The exercise
Give again, exactly, the lines from the start of the records through the line holding "picture [1535, 810, 1650, 925]", inclusive.
───── Recorded information ─────
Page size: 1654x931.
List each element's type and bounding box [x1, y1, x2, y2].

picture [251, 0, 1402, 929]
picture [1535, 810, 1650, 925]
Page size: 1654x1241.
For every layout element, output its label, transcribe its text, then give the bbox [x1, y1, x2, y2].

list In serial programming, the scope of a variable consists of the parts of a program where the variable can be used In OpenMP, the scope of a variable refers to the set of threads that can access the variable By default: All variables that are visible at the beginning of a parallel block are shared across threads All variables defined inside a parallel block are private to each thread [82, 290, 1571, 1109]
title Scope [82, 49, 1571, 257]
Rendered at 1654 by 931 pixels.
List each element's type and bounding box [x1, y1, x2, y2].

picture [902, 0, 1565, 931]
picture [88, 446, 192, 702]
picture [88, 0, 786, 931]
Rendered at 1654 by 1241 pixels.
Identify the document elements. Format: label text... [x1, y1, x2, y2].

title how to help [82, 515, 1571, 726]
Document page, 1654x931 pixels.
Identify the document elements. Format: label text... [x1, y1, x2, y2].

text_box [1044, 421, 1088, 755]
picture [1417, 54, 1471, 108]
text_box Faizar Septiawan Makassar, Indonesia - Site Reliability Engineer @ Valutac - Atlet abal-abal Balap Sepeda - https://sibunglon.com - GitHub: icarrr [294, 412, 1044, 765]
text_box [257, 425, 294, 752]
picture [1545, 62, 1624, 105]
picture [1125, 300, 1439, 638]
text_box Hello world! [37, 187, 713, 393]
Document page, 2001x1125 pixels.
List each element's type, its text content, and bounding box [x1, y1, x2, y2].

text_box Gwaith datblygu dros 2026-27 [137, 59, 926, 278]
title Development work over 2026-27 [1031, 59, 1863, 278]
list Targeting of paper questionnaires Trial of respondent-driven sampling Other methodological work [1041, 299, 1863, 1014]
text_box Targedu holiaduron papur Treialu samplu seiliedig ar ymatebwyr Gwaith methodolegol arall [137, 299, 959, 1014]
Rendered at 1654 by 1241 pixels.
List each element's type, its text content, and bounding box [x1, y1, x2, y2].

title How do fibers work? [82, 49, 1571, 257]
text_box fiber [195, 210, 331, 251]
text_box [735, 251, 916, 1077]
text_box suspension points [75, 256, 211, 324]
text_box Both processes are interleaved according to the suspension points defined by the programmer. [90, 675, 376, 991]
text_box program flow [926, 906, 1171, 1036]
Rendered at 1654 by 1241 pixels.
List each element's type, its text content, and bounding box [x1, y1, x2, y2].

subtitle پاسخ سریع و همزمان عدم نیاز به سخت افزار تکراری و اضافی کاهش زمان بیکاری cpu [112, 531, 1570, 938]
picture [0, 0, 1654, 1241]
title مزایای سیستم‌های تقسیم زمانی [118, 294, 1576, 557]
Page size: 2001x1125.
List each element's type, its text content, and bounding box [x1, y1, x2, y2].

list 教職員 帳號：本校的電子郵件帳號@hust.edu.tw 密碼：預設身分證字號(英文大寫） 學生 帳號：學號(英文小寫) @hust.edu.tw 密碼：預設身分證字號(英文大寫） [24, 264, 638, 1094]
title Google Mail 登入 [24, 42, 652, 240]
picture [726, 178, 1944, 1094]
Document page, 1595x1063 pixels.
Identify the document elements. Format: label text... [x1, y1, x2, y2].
─────
Full solution
Page size: 1654x931.
List each element's type and bounding box [x1, y1, x2, y2].

picture [251, 0, 1402, 929]
picture [1535, 810, 1650, 925]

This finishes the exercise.